Jeder, der schon mal einen Vortrag halten musste, weiß, dass man sich (im Optimalfall) gut darauf vorbereiten muss, damit er gut wird. Im Rahmen einer Hauptverhandlung haben die Verfahrensbeteiligten nach der Beweisaufnahme die Möglichkeit, ebenfalls einen Schlussvortrag zu halten und ein Strafmaß zu beantragen. Dabei beginnt stets die Staatsanwaltschaft und dann hat die Verteidigung die Möglichkeit, zum Sachverhalt Stellung zu nehmen. Schlusslicht des Schlussvortrags ist das sogenannte „Letzte Wort“ des Angeklagten.

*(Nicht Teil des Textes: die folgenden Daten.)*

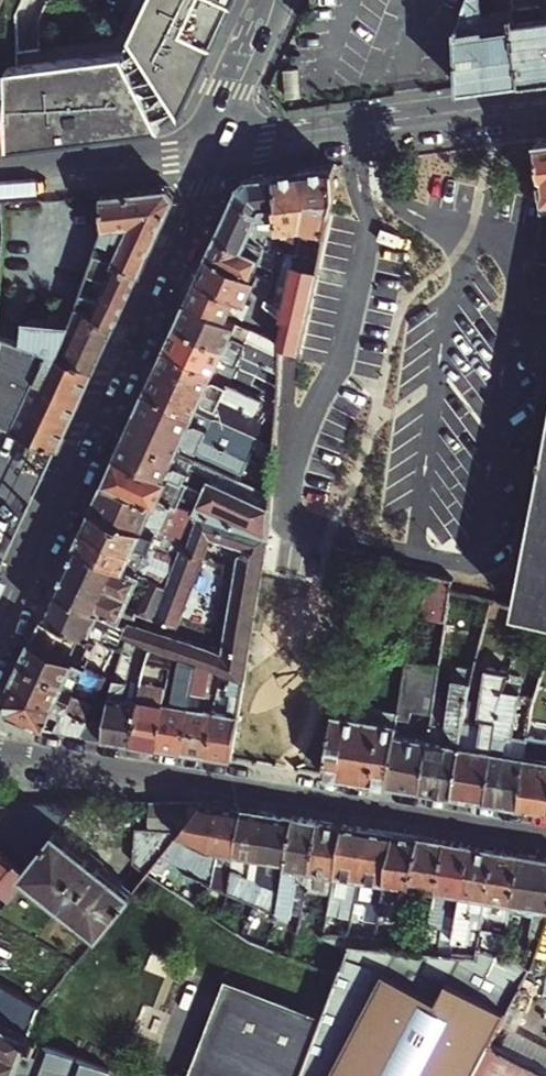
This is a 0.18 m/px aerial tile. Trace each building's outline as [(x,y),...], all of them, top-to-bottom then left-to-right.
[(4,66),(4,73),(10,146),(36,143),(162,126),(184,110),(224,25),(230,13),(236,0),(148,0),(124,51),(4,66)] [(461,24),(461,86),(524,78),(521,24),(491,26),(490,0),(476,0),(461,24)] [(521,24),(524,78),(545,75),(545,7),(543,7),(520,8),(521,24)] [(10,146),(4,73),(0,73),(0,147),(10,146)] [(338,194),(336,166),(303,170),(309,212),(301,246),(288,248),(279,270),(278,273),(293,281),(288,301),(270,292),(267,299),(281,311),(287,316),(284,342),(303,347),(337,195),(338,194)] [(288,247),(288,248),(301,246),(309,212),(303,170),(277,173),(288,247)] [(288,247),(277,173),(252,176),(241,184),(219,232),(264,253),(270,244),(288,248),(288,247)] [(106,194),(104,253),(142,271),(176,196),(169,187),(106,194)] [(219,232),(210,252),(256,274),(261,262),(279,270),(288,248),(270,244),(264,253),(219,232)] [(256,274),(210,252),(200,274),(265,304),(267,299),(270,292),(274,282),(268,279),(256,274)] [(104,253),(89,284),(94,286),(96,281),(130,296),(142,271),(104,253)] [(293,281),(278,273),(276,277),(274,282),(270,292),(288,301),(293,281)] [(281,311),(267,299),(265,304),(200,274),(190,297),(241,322),(244,324),(250,311),(275,323),(281,311)] [(89,284),(78,306),(117,325),(130,296),(96,281),(94,286),(89,284)] [(241,322),(190,297),(179,321),(283,367),(284,343),(278,340),(274,347),(252,337),(250,340),(235,333),(241,322)] [(65,334),(56,354),(82,363),(96,370),(117,325),(78,306),(65,334)] [(283,367),(179,321),(168,344),(219,367),(224,358),(239,366),(269,380),(281,386),(283,367)] [(29,322),(22,343),(56,354),(65,334),(29,322)] [(244,324),(241,322),(235,333),(250,340),(252,337),(256,329),(244,324)] [(61,447),(73,421),(96,370),(82,363),(56,354),(22,343),(8,338),(0,365),(0,419),(61,447)] [(168,344),(159,365),(258,410),(264,398),(261,397),(231,382),(229,385),(214,378),(219,367),(168,344)] [(224,358),(219,367),(234,374),(239,366),(224,358)] [(159,365),(149,386),(215,416),(254,434),(260,437),(278,445),(279,420),(264,413),(261,419),(255,417),(258,410),(159,365)] [(234,374),(219,367),(214,378),(229,385),(231,382),(234,374)] [(269,380),(265,388),(281,395),(281,386),(269,380)] [(215,416),(149,386),(139,408),(244,455),(251,459),(260,437),(254,434),(215,416)] [(258,410),(264,413),(279,420),(281,395),(265,388),(261,397),(264,398),(258,410)] [(244,455),(139,408),(129,430),(179,452),(185,439),(188,443),(199,449),(199,450),(246,472),(248,466),(243,463),(244,455)] [(179,452),(129,430),(119,451),(186,480),(196,460),(179,452)] [(186,480),(119,451),(107,478),(181,503),(186,492),(197,498),(200,492),(204,494),(207,489),(186,480)] [(243,463),(248,466),(251,459),(244,455),(243,463)] [(519,603),(528,606),(545,610),(545,460),(519,603)] [(107,478),(94,505),(192,542),(204,510),(197,508),(181,503),(107,478)] [(204,510),(228,518),(271,533),(273,506),(211,478),(207,489),(204,494),(197,508),(204,510)] [(94,505),(87,522),(140,546),(133,562),(143,567),(156,572),(171,579),(172,577),(185,544),(190,546),(192,542),(94,505)] [(190,546),(207,553),(214,535),(221,537),(228,518),(204,510),(192,542),(190,546)] [(268,554),(271,533),(228,518),(221,537),(249,547),(268,554)] [(87,522),(79,538),(133,562),(140,546),(87,522)] [(133,562),(79,538),(58,584),(57,586),(121,616),(123,612),(124,609),(143,567),(133,562)] [(207,553),(190,546),(185,544),(172,577),(194,585),(207,553)] [(262,586),(268,554),(249,547),(240,553),(236,581),(262,586)] [(156,572),(139,609),(157,616),(171,579),(156,572)] [(455,577),(429,572),(420,618),(448,623),(455,577)] [(172,577),(171,579),(157,616),(179,622),(194,585),(172,577)] [(257,617),(262,586),(236,581),(231,613),(257,617)] [(121,616),(57,586),(45,611),(118,645),(124,633),(130,620),(121,616)] [(521,632),(545,638),(545,610),(528,606),(521,632)] [(33,637),(76,656),(106,670),(118,645),(45,611),(33,637)] [(251,650),(257,617),(231,613),(225,645),(251,650)] [(150,646),(166,651),(171,633),(130,620),(124,633),(128,635),(148,646),(150,646)] [(25,635),(9,629),(0,655),(0,681),(8,684),(25,635)] [(174,653),(198,664),(202,665),(208,644),(171,633),(166,651),(174,653)] [(105,736),(133,741),(143,669),(150,646),(148,646),(128,635),(112,695),(111,699),(105,736)] [(33,637),(25,657),(101,692),(104,686),(88,678),(90,673),(72,664),(76,656),(33,637)] [(222,675),(246,679),(251,650),(225,645),(225,649),(208,644),(202,665),(213,670),(217,672),(222,675)] [(164,657),(173,658),(174,653),(166,651),(150,646),(143,669),(133,741),(159,745),(166,700),(169,683),(160,681),(164,657)] [(173,658),(173,660),(180,662),(173,701),(166,700),(159,745),(183,749),(198,664),(174,653),(173,658)] [(459,675),(451,726),(456,733),(454,743),(430,738),(422,789),(455,794),(467,721),(475,675),(479,656),(465,654),(461,675),(459,675)] [(106,670),(76,656),(72,664),(90,673),(88,678),(104,686),(111,672),(106,670)] [(510,671),(513,657),(505,656),(502,669),(510,671)] [(101,692),(25,657),(15,678),(90,714),(98,698),(101,692)] [(410,663),(402,706),(420,709),(428,711),(434,712),(441,667),(410,663)] [(208,754),(219,693),(209,691),(213,670),(202,665),(198,664),(183,749),(208,754)] [(481,723),(467,721),(455,794),(487,800),(502,699),(509,673),(510,671),(502,669),(502,671),(489,668),(481,723)] [(545,809),(545,738),(542,737),(545,703),(545,668),(543,668),(533,704),(529,738),(527,755),(520,805),(545,809)] [(502,699),(487,800),(520,805),(527,755),(506,751),(508,734),(515,735),(521,675),(509,673),(502,699)] [(233,758),(246,679),(222,675),(221,682),(219,693),(208,754),(233,758)] [(111,699),(98,698),(90,714),(15,678),(6,698),(9,711),(43,726),(105,736),(111,699)] [(337,696),(326,773),(390,784),(402,706),(337,696)] [(428,711),(425,726),(423,738),(409,735),(412,723),(413,714),(419,715),(420,709),(402,706),(390,784),(422,789),(430,738),(433,722),(434,712),(428,711)] [(451,726),(433,722),(430,738),(454,743),(456,733),(451,726)] [(423,738),(425,726),(412,723),(409,735),(423,738)] [(527,755),(529,738),(515,735),(508,734),(506,751),(527,755)] [(160,854),(204,800),(151,801),(151,828),(139,828),(140,863),(148,869),(160,854)] [(237,857),(245,807),(204,800),(160,854),(210,883),(222,851),(237,857)] [(53,838),(60,828),(78,802),(0,803),(0,810),(53,838)] [(258,877),(268,811),(245,807),(237,857),(222,851),(210,883),(265,905),(272,882),(258,877)] [(295,815),(268,811),(258,877),(272,882),(265,905),(276,910),(295,815)] [(307,882),(321,820),(295,815),(276,910),(276,913),(288,916),(297,880),(307,882)] [(346,824),(321,820),(307,882),(305,887),(331,893),(337,866),(346,824)] [(354,922),(361,879),(371,828),(346,824),(337,866),(331,893),(329,899),(341,902),(339,913),(344,914),(343,920),(354,922)] [(60,828),(53,838),(32,868),(27,875),(97,932),(134,887),(60,828)] [(396,832),(371,828),(361,879),(378,882),(377,889),(371,888),(368,913),(383,915),(396,832)] [(396,832),(383,915),(381,926),(379,943),(393,944),(401,899),(411,901),(421,836),(396,832)] [(448,841),(421,836),(411,901),(437,906),(448,841)] [(448,841),(437,906),(434,929),(430,949),(429,956),(441,957),(449,907),(462,909),(472,845),(448,841)] [(499,849),(472,845),(462,909),(454,959),(461,960),(479,962),(480,955),(481,947),(472,946),(477,915),(487,916),(499,849)] [(9,901),(27,875),(32,868),(0,847),(0,893),(9,901)] [(522,853),(499,849),(487,916),(504,919),(511,920),(512,917),(522,853)] [(522,853),(512,917),(511,920),(508,940),(505,960),(523,964),(528,969),(532,972),(534,973),(538,961),(529,959),(534,921),(545,923),(545,857),(522,853)] [(297,880),(288,916),(299,918),(299,914),(301,907),(305,887),(307,882),(297,880)] [(307,908),(301,907),(299,914),(306,916),(307,908)] [(511,920),(504,919),(501,938),(508,940),(511,920)] [(545,933),(545,923),(534,921),(529,959),(538,961),(545,933)] [(381,926),(354,922),(351,937),(350,939),(379,943),(381,926)] [(404,946),(430,949),(434,929),(407,924),(404,946)] [(492,957),(505,960),(508,940),(501,938),(490,936),(491,931),(484,930),(481,947),(480,955),(492,957)] [(461,960),(454,959),(441,957),(429,956),(430,949),(404,946),(393,944),(379,943),(350,939),(321,1011),(297,1075),(477,1075),(494,1045),(532,972),(528,969),(523,964),(505,960),(492,957),(480,955),(479,962),(461,960)] [(321,1011),(231,976),(206,1043),(196,1075),(297,1075),(321,1011)] [(27,1031),(36,1007),(0,985),(0,1016),(27,1031)] [(0,1026),(0,1073),(5,1075),(12,1075),(21,1051),(22,1047),(25,1039),(0,1026)] [(36,1039),(26,1035),(25,1039),(22,1047),(32,1050),(36,1039)] [(12,1075),(71,1075),(78,1057),(41,1045),(37,1056),(21,1051),(12,1075)] [(494,1045),(477,1075),(545,1075),(545,1073),(494,1045)] [(78,1057),(71,1075),(108,1075),(111,1069),(78,1057)]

Letztes Wort bedeutet in dem Zusammenhang natürlich nicht, dass der Angeklagte sich auf nur ein Wort beschränken muss. Theoretisch hat der Angeklagte ebenfalls die Möglichkeit einen „Vortrag“ zu halten. In der Realität nehmen die meisten Angeklagten die Möglichkeit ihres letzten Wortes aber nicht wahr.

Das Besondere an diesen Schlussvorträgen, den sogenannten Plädoyers, ist es, dass in leicht gelagerten Fällen von den Parteien verlangt wird, dass sie den in der Hauptverhandlung festgestellten Sachverhalt, so wie sie ihn verstanden haben, wiederzugeben und eine rechtliche Würdigung vorzunehmen. Das ist manchmal gar nicht so leicht. Eben war man noch damit beschäftigt, einen Zeugen zu vernehmen und jetzt soll man schon würdigen, ob der Zeuge die Wahrheit gesagt hat oder eben nicht und welche Folgen das möglicherweise für den Angeklagte hat. Manche Verfahren sind aber so kompliziert, dass es faktisch nicht möglich ist, nach Schließen der Beweisaufnahme aufzustehen und so plädieren.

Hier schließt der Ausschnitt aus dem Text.